See, the thing is that Europeans were generally suspicious of spuds in the early years after their arrival from the New World and, however hard it may be for me to imagine, a great many people were loathe to eat them. They were rumoured, among many other things, to be a cause of leprosy, which would, you’d have to admit, be a bit of a turnoff.

Frederick the Great

Frederick the Great: a great man for the spuds
(image © akg-images from www.germany.info)

The tubers had their champions though, and motivated by a disastrous failure of crops in the late 18th Century, King Frederick The Great of Prussia, who had quite rightly figured that potatoes would be a rather excellent way of feeding the poor, is reported to have issued what has been called “The Brandenburg Potato Paper” in 1770. This was an edict which gave peasant farmers a choice between planting potatoes and having their ears and noses cut off (which, one would think, was a bit of a no-brainer).
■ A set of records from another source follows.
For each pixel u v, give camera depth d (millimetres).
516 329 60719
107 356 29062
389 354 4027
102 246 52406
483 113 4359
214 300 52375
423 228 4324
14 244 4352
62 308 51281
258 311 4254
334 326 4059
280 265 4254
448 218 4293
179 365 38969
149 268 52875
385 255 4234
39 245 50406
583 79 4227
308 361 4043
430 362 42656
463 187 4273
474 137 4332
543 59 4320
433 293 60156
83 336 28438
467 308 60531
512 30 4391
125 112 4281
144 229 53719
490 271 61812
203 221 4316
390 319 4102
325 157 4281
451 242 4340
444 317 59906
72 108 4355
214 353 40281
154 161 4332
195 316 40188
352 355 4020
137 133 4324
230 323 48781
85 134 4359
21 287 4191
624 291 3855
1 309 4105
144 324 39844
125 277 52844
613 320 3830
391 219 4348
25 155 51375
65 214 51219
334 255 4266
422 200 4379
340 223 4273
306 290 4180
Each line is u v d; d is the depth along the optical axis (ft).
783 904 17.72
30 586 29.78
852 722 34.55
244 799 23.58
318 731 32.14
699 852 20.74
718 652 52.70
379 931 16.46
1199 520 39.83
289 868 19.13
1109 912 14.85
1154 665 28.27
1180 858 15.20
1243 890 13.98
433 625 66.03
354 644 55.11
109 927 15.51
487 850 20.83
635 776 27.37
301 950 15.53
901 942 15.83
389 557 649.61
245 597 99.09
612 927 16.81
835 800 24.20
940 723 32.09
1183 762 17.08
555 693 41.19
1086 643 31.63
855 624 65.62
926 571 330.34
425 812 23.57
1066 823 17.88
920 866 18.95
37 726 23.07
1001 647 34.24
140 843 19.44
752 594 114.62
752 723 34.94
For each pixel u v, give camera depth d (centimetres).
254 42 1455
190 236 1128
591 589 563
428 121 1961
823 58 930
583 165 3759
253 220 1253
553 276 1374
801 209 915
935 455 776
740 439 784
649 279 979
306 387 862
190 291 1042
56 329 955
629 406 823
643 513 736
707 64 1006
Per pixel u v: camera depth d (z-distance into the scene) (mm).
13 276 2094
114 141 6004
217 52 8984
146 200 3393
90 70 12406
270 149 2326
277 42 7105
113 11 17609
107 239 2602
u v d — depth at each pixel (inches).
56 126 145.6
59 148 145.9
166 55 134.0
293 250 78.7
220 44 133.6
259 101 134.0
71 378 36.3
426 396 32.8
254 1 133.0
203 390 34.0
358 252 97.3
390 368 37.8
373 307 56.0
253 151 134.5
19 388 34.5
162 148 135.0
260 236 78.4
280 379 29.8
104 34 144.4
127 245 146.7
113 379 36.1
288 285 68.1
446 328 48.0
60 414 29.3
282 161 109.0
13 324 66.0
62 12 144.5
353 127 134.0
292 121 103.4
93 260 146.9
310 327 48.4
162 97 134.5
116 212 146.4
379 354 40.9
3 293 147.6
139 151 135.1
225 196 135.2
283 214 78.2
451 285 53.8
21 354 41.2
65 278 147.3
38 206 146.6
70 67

Within a few years, and after sustained official pressure (which may or may not have involved relieving the peasantry of certain extremities), potatoes became a Prussian dietary staple, even to the point where, less than ten years after the edict, the Bavarian War of Succession (1778-9) became known as the Potato War, because the Prussian and Austrian armies involved spent a great deal of their time foraging for food and digging up the local potato crop.